Cette même économie de moyens traverse On ne le quitte pas, on s’en arrache, Ghassa, documentaire de Hania Khoury consacré aux Libanais ayant quitté leur pays après l’explosion du port de Beyrouth en août 2020. Le film aborde l’immigration, la redéfinition du chez soi et la tentative de réconciliation avec un pays blessé. Là encore, la présence d’Acil Abdul Hadi s’inscrit dans une logique d’écoute et de justesse. Le jeu ne vient pas expliquer. Il accompagne.

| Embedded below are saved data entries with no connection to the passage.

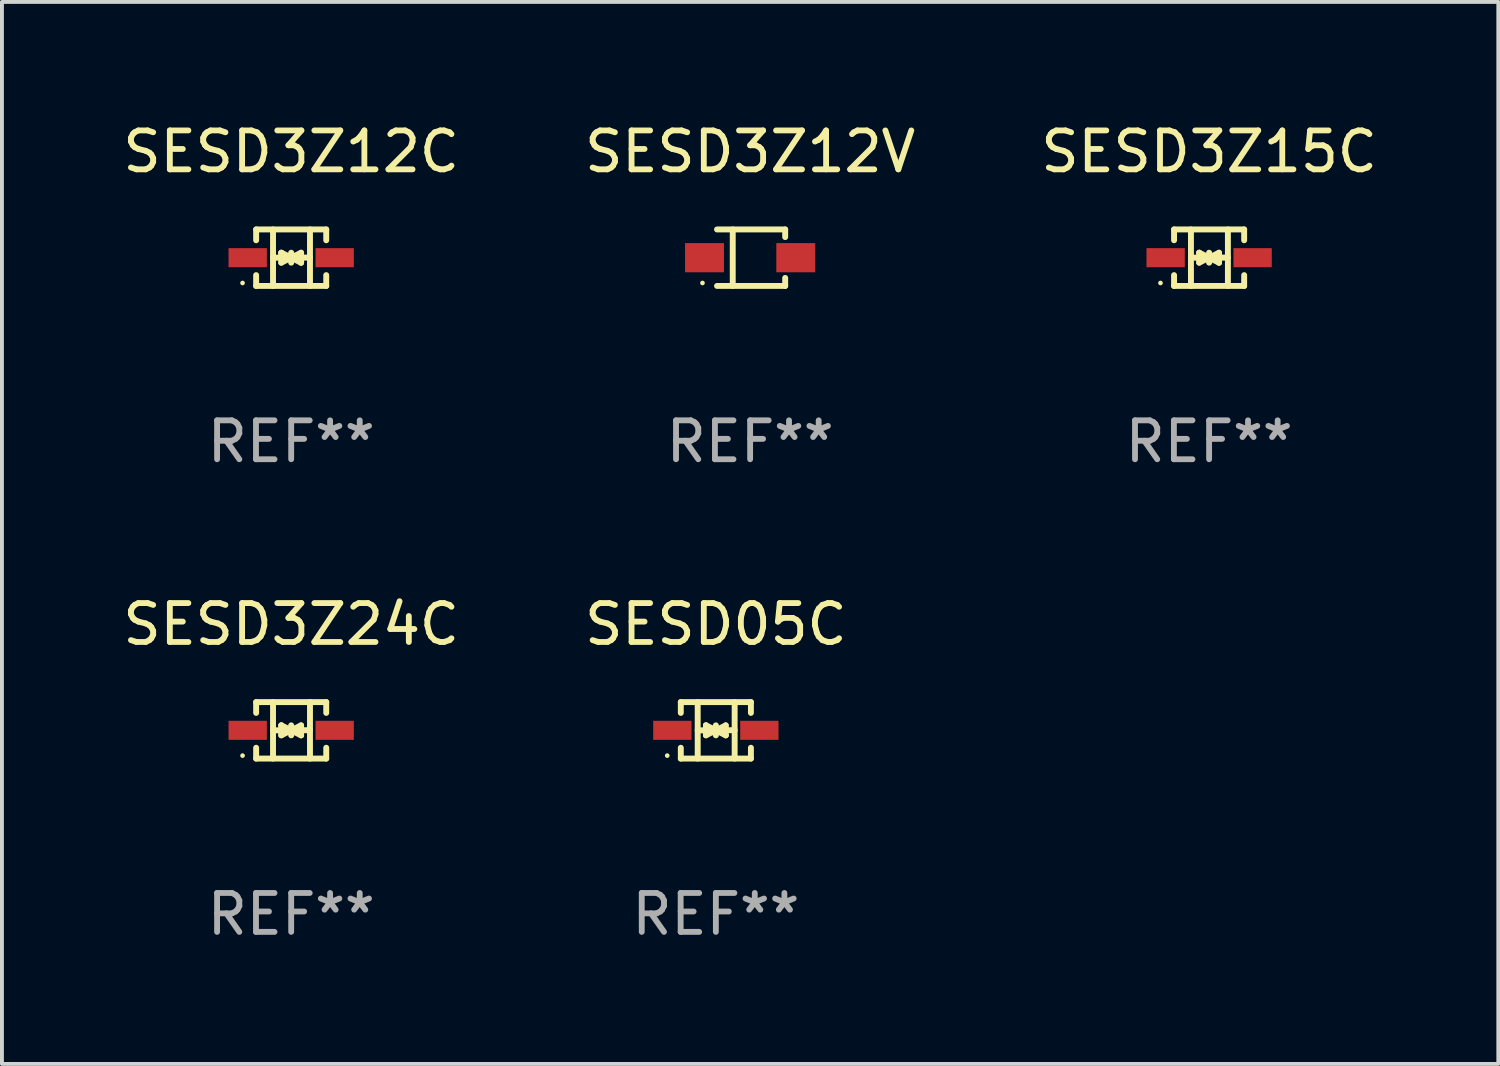
<source format=kicad_pcb>
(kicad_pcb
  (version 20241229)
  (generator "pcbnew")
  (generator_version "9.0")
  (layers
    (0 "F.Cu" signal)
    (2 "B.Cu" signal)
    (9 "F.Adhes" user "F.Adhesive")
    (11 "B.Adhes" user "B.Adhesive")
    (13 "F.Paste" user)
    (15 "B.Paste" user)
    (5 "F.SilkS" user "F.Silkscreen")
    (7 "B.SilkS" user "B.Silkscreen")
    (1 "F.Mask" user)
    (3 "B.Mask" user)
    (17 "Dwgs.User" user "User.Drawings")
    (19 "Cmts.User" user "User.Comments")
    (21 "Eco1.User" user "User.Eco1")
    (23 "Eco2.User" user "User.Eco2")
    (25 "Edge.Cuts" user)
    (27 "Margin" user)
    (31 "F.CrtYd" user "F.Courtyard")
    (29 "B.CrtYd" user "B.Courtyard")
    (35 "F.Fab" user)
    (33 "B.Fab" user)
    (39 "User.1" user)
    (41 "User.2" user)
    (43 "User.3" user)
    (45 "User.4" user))
  (footprint "SESD05C"
    (layer "F.Cu")
    (at 15.351 15.723)
    (property "Reference" "SESD05C" (at 0 -2.726 0) (layer "F.SilkS") (effects (font (size 1 1) (thickness 0.15))))
    (attr through_hole)
    (fp_line (start -0.901 -0.726) (end -0.901 -0.448) (stroke (width 0.152) (type solid)) (layer "F.SilkS"))
    (fp_line (start -0.901 0.726) (end -0.901 0.448) (stroke (width 0.152) (type solid)) (layer "F.SilkS"))
    (fp_line (start -0.467 0) (end 0.483 -0.003) (stroke (width 0.154) (type solid)) (layer "F.SilkS"))
    (fp_line (start -0.467 0.726) (end -0.467 -0.726) (stroke (width 0.152) (type solid)) (layer "F.SilkS"))
    (fp_line (start -0.254 -0.127) (end -0.254 -0.127) (stroke (width 0.154) (type solid)) (layer "F.SilkS"))
    (fp_line (start -0.254 -0.127) (end -0.002 -0.003) (stroke (width 0.154) (type solid)) (layer "F.SilkS"))
    (fp_line (start -0.254 0.127) (end -0.254 -0.127) (stroke (width 0.154) (type solid)) (layer "F.SilkS"))
    (fp_line (start -0.127 0) (end 0.003 0) (stroke (width 0.154) (type solid)) (layer "F.SilkS"))
    (fp_line (start -0.003 0) (end -0.254 0.127) (stroke (width 0.154) (type solid)) (layer "F.SilkS"))
    (fp_line (start 0 -0.127) (end 0 0.127) (stroke (width 0.154) (type solid)) (layer "F.SilkS"))
    (fp_line (start 0.003 0) (end 0.254 -0.127) (stroke (width 0.154) (type solid)) (layer "F.SilkS"))
    (fp_line (start 0.127 0) (end -0.003 0) (stroke (width 0.154) (type solid)) (layer "F.SilkS"))
    (fp_line (start 0.254 -0.127) (end 0.254 0.127) (stroke (width 0.154) (type solid)) (layer "F.SilkS"))
    (fp_line (start 0.254 0.127) (end 0.002 0.003) (stroke (width 0.154) (type solid)) (layer "F.SilkS"))
    (fp_line (start 0.254 0.127) (end 0.254 0.127) (stroke (width 0.154) (type solid)) (layer "F.SilkS"))
    (fp_line (start 0.483 0.726) (end 0.483 -0.726) (stroke (width 0.152) (type solid)) (layer "F.SilkS"))
    (fp_line (start 0.901 -0.726) (end -0.901 -0.726) (stroke (width 0.152) (type solid)) (layer "F.SilkS"))
    (fp_line (start 0.901 -0.726) (end 0.901 -0.448) (stroke (width 0.152) (type solid)) (layer "F.SilkS"))
    (fp_line (start 0.901 0.726) (end -0.901 0.726) (stroke (width 0.152) (type solid)) (layer "F.SilkS"))
    (fp_line (start 0.901 0.726) (end 0.901 0.448) (stroke (width 0.152) (type solid)) (layer "F.SilkS"))
    (fp_circle (center -1.25 0.65) (end -1.22 0.65) (stroke (width 0.06) (type solid)) (fill no) (layer "F.SilkS"))
    (fp_text user "REF**" (at 0 4.726 0) (layer "F.Fab") (effects (font (size 1 1) (thickness 0.15))))
    (pad "1" smd rect (at -1.118 0) (size 0.985 0.49) (layers "F.Cu" "F.Mask" "F.Paste"))
    (pad "2" smd rect (at 1.118 0) (size 0.985 0.49) (layers "F.Cu" "F.Mask" "F.Paste")))
  (footprint "SESD3Z15C"
    (layer "F.Cu")
    (at 28.03 3.574)
    (property "Reference" "SESD3Z15C" (at 0 -2.726 0) (layer "F.SilkS") (effects (font (size 1 1) (thickness 0.15))))
    (attr through_hole)
    (fp_line (start -0.901 -0.726) (end -0.901 -0.448) (stroke (width 0.152) (type solid)) (layer "F.SilkS"))
    (fp_line (start -0.901 0.726) (end -0.901 0.448) (stroke (width 0.152) (type solid)) (layer "F.SilkS"))
    (fp_line (start -0.467 0) (end 0.483 -0.003) (stroke (width 0.154) (type solid)) (layer "F.SilkS"))
    (fp_line (start -0.467 0.726) (end -0.467 -0.726) (stroke (width 0.152) (type solid)) (layer "F.SilkS"))
    (fp_line (start -0.254 -0.127) (end -0.254 -0.127) (stroke (width 0.154) (type solid)) (layer "F.SilkS"))
    (fp_line (start -0.254 -0.127) (end -0.002 -0.003) (stroke (width 0.154) (type solid)) (layer "F.SilkS"))
    (fp_line (start -0.254 0.127) (end -0.254 -0.127) (stroke (width 0.154) (type solid)) (layer "F.SilkS"))
    (fp_line (start -0.127 0) (end 0.003 0) (stroke (width 0.154) (type solid)) (layer "F.SilkS"))
    (fp_line (start -0.003 0) (end -0.254 0.127) (stroke (width 0.154) (type solid)) (layer "F.SilkS"))
    (fp_line (start 0 -0.127) (end 0 0.127) (stroke (width 0.154) (type solid)) (layer "F.SilkS"))
    (fp_line (start 0.003 0) (end 0.254 -0.127) (stroke (width 0.154) (type solid)) (layer "F.SilkS"))
    (fp_line (start 0.127 0) (end -0.003 0) (stroke (width 0.154) (type solid)) (layer "F.SilkS"))
    (fp_line (start 0.254 -0.127) (end 0.254 0.127) (stroke (width 0.154) (type solid)) (layer "F.SilkS"))
    (fp_line (start 0.254 0.127) (end 0.002 0.003) (stroke (width 0.154) (type solid)) (layer "F.SilkS"))
    (fp_line (start 0.254 0.127) (end 0.254 0.127) (stroke (width 0.154) (type solid)) (layer "F.SilkS"))
    (fp_line (start 0.483 0.726) (end 0.483 -0.726) (stroke (width 0.152) (type solid)) (layer "F.SilkS"))
    (fp_line (start 0.901 -0.726) (end -0.901 -0.726) (stroke (width 0.152) (type solid)) (layer "F.SilkS"))
    (fp_line (start 0.901 -0.726) (end 0.901 -0.448) (stroke (width 0.152) (type solid)) (layer "F.SilkS"))
    (fp_line (start 0.901 0.726) (end -0.901 0.726) (stroke (width 0.152) (type solid)) (layer "F.SilkS"))
    (fp_line (start 0.901 0.726) (end 0.901 0.448) (stroke (width 0.152) (type solid)) (layer "F.SilkS"))
    (fp_circle (center -1.25 0.65) (end -1.22 0.65) (stroke (width 0.06) (type solid)) (fill no) (layer "F.SilkS"))
    (fp_text user "REF**" (at 0 4.726 0) (layer "F.Fab") (effects (font (size 1 1) (thickness 0.15))))
    (pad "1" smd rect (at -1.118 0) (size 0.985 0.49) (layers "F.Cu" "F.Mask" "F.Paste"))
    (pad "2" smd rect (at 1.118 0) (size 0.985 0.49) (layers "F.Cu" "F.Mask" "F.Paste")))
  (footprint "SESD3Z12V"
    (layer "F.Cu")
    (at 16.232 3.574)
    (property "Reference" "SESD3Z12V" (at 0 -2.726 0) (layer "F.SilkS") (effects (font (size 1 1) (thickness 0.15))))
    (attr through_hole)
    (fp_line (start -0.851 -0.726) (end 0.901 -0.726) (stroke (width 0.152) (type solid)) (layer "F.SilkS"))
    (fp_line (start -0.851 0.726) (end 0.901 0.726) (stroke (width 0.152) (type solid)) (layer "F.SilkS"))
    (fp_line (start -0.447 -0.726) (end -0.447 0.726) (stroke (width 0.152) (type solid)) (layer "F.SilkS"))
    (fp_line (start 0.901 -0.726) (end 0.901 -0.53) (stroke (width 0.152) (type solid)) (layer "F.SilkS"))
    (fp_line (start 0.901 0.726) (end 0.901 0.52) (stroke (width 0.152) (type solid)) (layer "F.SilkS"))
    (fp_circle (center -1.225 0.65) (end -1.195 0.65) (stroke (width 0.06) (type solid)) (fill no) (layer "F.SilkS"))
    (fp_text user "REF**" (at 0 4.726 0) (layer "F.Fab") (effects (font (size 1 1) (thickness 0.15))))
    (pad "1" smd rect (at -1.173 0) (size 1 0.75) (layers "F.Cu" "F.Mask" "F.Paste"))
    (pad "2" smd rect (at 1.173 0) (size 1 0.75) (layers "F.Cu" "F.Mask" "F.Paste")))
  (footprint "SESD3Z12C"
    (layer "F.Cu")
    (at 4.435 3.574)
    (property "Reference" "SESD3Z12C" (at 0 -2.726 0) (layer "F.SilkS") (effects (font (size 1 1) (thickness 0.15))))
    (attr through_hole)
    (fp_line (start -0.901 -0.726) (end -0.901 -0.448) (stroke (width 0.152) (type solid)) (layer "F.SilkS"))
    (fp_line (start -0.901 0.726) (end -0.901 0.448) (stroke (width 0.152) (type solid)) (layer "F.SilkS"))
    (fp_line (start -0.467 0) (end 0.483 -0.003) (stroke (width 0.154) (type solid)) (layer "F.SilkS"))
    (fp_line (start -0.467 0.726) (end -0.467 -0.726) (stroke (width 0.152) (type solid)) (layer "F.SilkS"))
    (fp_line (start -0.254 -0.127) (end -0.254 -0.127) (stroke (width 0.154) (type solid)) (layer "F.SilkS"))
    (fp_line (start -0.254 -0.127) (end -0.002 -0.003) (stroke (width 0.154) (type solid)) (layer "F.SilkS"))
    (fp_line (start -0.254 0.127) (end -0.254 -0.127) (stroke (width 0.154) (type solid)) (layer "F.SilkS"))
    (fp_line (start -0.127 0) (end 0.003 0) (stroke (width 0.154) (type solid)) (layer "F.SilkS"))
    (fp_line (start -0.003 0) (end -0.254 0.127) (stroke (width 0.154) (type solid)) (layer "F.SilkS"))
    (fp_line (start 0 -0.127) (end 0 0.127) (stroke (width 0.154) (type solid)) (layer "F.SilkS"))
    (fp_line (start 0.003 0) (end 0.254 -0.127) (stroke (width 0.154) (type solid)) (layer "F.SilkS"))
    (fp_line (start 0.127 0) (end -0.003 0) (stroke (width 0.154) (type solid)) (layer "F.SilkS"))
    (fp_line (start 0.254 -0.127) (end 0.254 0.127) (stroke (width 0.154) (type solid)) (layer "F.SilkS"))
    (fp_line (start 0.254 0.127) (end 0.002 0.003) (stroke (width 0.154) (type solid)) (layer "F.SilkS"))
    (fp_line (start 0.254 0.127) (end 0.254 0.127) (stroke (width 0.154) (type solid)) (layer "F.SilkS"))
    (fp_line (start 0.483 0.726) (end 0.483 -0.726) (stroke (width 0.152) (type solid)) (layer "F.SilkS"))
    (fp_line (start 0.901 -0.726) (end -0.901 -0.726) (stroke (width 0.152) (type solid)) (layer "F.SilkS"))
    (fp_line (start 0.901 -0.726) (end 0.901 -0.448) (stroke (width 0.152) (type solid)) (layer "F.SilkS"))
    (fp_line (start 0.901 0.726) (end -0.901 0.726) (stroke (width 0.152) (type solid)) (layer "F.SilkS"))
    (fp_line (start 0.901 0.726) (end 0.901 0.448) (stroke (width 0.152) (type solid)) (layer "F.SilkS"))
    (fp_circle (center -1.25 0.65) (end -1.22 0.65) (stroke (width 0.06) (type solid)) (fill no) (layer "F.SilkS"))
    (fp_text user "REF**" (at 0 4.726 0) (layer "F.Fab") (effects (font (size 1 1) (thickness 0.15))))
    (pad "1" smd rect (at -1.118 0) (size 0.985 0.49) (layers "F.Cu" "F.Mask" "F.Paste"))
    (pad "2" smd rect (at 1.118 0) (size 0.985 0.49) (layers "F.Cu" "F.Mask" "F.Paste")))
  (footprint "SESD3Z24C"
    (layer "F.Cu")
    (at 4.435 15.723)
    (property "Reference" "SESD3Z24C" (at 0 -2.726 0) (layer "F.SilkS") (effects (font (size 1 1) (thickness 0.15))))
    (attr through_hole)
    (fp_line (start -0.901 -0.726) (end -0.901 -0.448) (stroke (width 0.152) (type solid)) (layer "F.SilkS"))
    (fp_line (start -0.901 0.726) (end -0.901 0.448) (stroke (width 0.152) (type solid)) (layer "F.SilkS"))
    (fp_line (start -0.467 0) (end 0.483 -0.003) (stroke (width 0.154) (type solid)) (layer "F.SilkS"))
    (fp_line (start -0.467 0.726) (end -0.467 -0.726) (stroke (width 0.152) (type solid)) (layer "F.SilkS"))
    (fp_line (start -0.254 -0.127) (end -0.254 -0.127) (stroke (width 0.154) (type solid)) (layer "F.SilkS"))
    (fp_line (start -0.254 -0.127) (end -0.002 -0.003) (stroke (width 0.154) (type solid)) (layer "F.SilkS"))
    (fp_line (start -0.254 0.127) (end -0.254 -0.127) (stroke (width 0.154) (type solid)) (layer "F.SilkS"))
    (fp_line (start -0.127 0) (end 0.003 0) (stroke (width 0.154) (type solid)) (layer "F.SilkS"))
    (fp_line (start -0.003 0) (end -0.254 0.127) (stroke (width 0.154) (type solid)) (layer "F.SilkS"))
    (fp_line (start 0 -0.127) (end 0 0.127) (stroke (width 0.154) (type solid)) (layer "F.SilkS"))
    (fp_line (start 0.003 0) (end 0.254 -0.127) (stroke (width 0.154) (type solid)) (layer "F.SilkS"))
    (fp_line (start 0.127 0) (end -0.003 0) (stroke (width 0.154) (type solid)) (layer "F.SilkS"))
    (fp_line (start 0.254 -0.127) (end 0.254 0.127) (stroke (width 0.154) (type solid)) (layer "F.SilkS"))
    (fp_line (start 0.254 0.127) (end 0.002 0.003) (stroke (width 0.154) (type solid)) (layer "F.SilkS"))
    (fp_line (start 0.254 0.127) (end 0.254 0.127) (stroke (width 0.154) (type solid)) (layer "F.SilkS"))
    (fp_line (start 0.483 0.726) (end 0.483 -0.726) (stroke (width 0.152) (type solid)) (layer "F.SilkS"))
    (fp_line (start 0.901 -0.726) (end -0.901 -0.726) (stroke (width 0.152) (type solid)) (layer "F.SilkS"))
    (fp_line (start 0.901 -0.726) (end 0.901 -0.448) (stroke (width 0.152) (type solid)) (layer "F.SilkS"))
    (fp_line (start 0.901 0.726) (end -0.901 0.726) (stroke (width 0.152) (type solid)) (layer "F.SilkS"))
    (fp_line (start 0.901 0.726) (end 0.901 0.448) (stroke (width 0.152) (type solid)) (layer "F.SilkS"))
    (fp_circle (center -1.25 0.65) (end -1.22 0.65) (stroke (width 0.06) (type solid)) (fill no) (layer "F.SilkS"))
    (fp_text user "REF**" (at 0 4.726 0) (layer "F.Fab") (effects (font (size 1 1) (thickness 0.15))))
    (pad "1" smd rect (at -1.118 0) (size 0.985 0.49) (layers "F.Cu" "F.Mask" "F.Paste"))
    (pad "2" smd rect (at 1.118 0) (size 0.985 0.49) (layers "F.Cu" "F.Mask" "F.Paste")))
  (gr_rect
    (start -3 -3)
    (end 35.464 24.298)
    (stroke (width 0.1) (type default))
    (fill no)
    (layer "Edge.Cuts")))
</source>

Dans Dans les yeux de Maya, court-métrage de Salim Saab présenté au Festival du film libanais de France, elle tient un rôle principal aux côtés de Ralph El Khoury. En douze minutes, le film condense une relation complexe au Liban, faite d’attachement, de douleur et de lucidité. Le regard d’Acil Abdul Hadi y devient un espace narratif à part entière. Il ne s’agit pas de représenter un pays, mais de rendre perceptible un lien affectif fragmenté, jamais stabilisé.

Ce qui relie ces œuvres, au-delà de leurs formes, c’est une même approche du jeu. Une attention au détail, au silence, au non-dit. Une manière de refuser l’emphase pour privilégier la densité. Cette posture trouve un écho direct dans sa démarche de chercheuse. Étudier les carrières internationales, c’est interroger ce que le déplacement fait aux trajectoires, aux identités professionnelles et aux équilibres personnels. Jouer des rôles liés à l’exil, c’est explorer ces mêmes questions par d’autres moyens.

Acil Abdul Hadi ne cherche pas à jouer l’exil. Elle l’aborde comme un terrain de réflexion, un espace de friction entre l’individuel et le collectif. Son jeu n’est jamais démonstratif. Il s’inscrit dans une temporalité lente, parfois inconfortable, qui oblige le spectateur à rester attentif. Cette exigence rejoint celle de la recherche. Accepter la complexité. Refuser les réponses simplistes.

Son rapport aux langues participe également de cette démarche. Passer du français à l’arabe, de l’anglais à l’arabe dialectal, ce n’est pas seulement changer de registre linguistique. C’est modifier une posture, un rythme, une manière de dire et de se taire. Cette plasticité linguistique devient un outil de jeu, mais aussi un objet de réflexion sur la circulation des récits et des identités.

Loin des figures médiatiques standardisées, Acil Abdul Hadi s’inscrit dans une génération d’artistes-intellectuelles pour lesquelles la création n’est pas dissociée de la pensée. Son parcours ne relève ni de l’exception spectaculaire ni du cumul opportuniste. Il dessine une cohérence rare, fondée sur une même exigence de rigueur, que ce soit dans la salle de cours, dans le cadre d’une recherche scientifique ou face à la caméra.

À une époque où l’exposition permanente tend à lisser les trajectoires, son choix d’avancer à contre-rythme apparaît presque politique. Elle ne cherche pas à résoudre les tensions entre art et savoir, entre ici et ailleurs. Elle les travaille. Elle les maintient ouvertes. Et c’est précisément dans cet espace, celui de l’exil pensé, interrogé, incarné sans être figé, que son travail trouve sa singularité.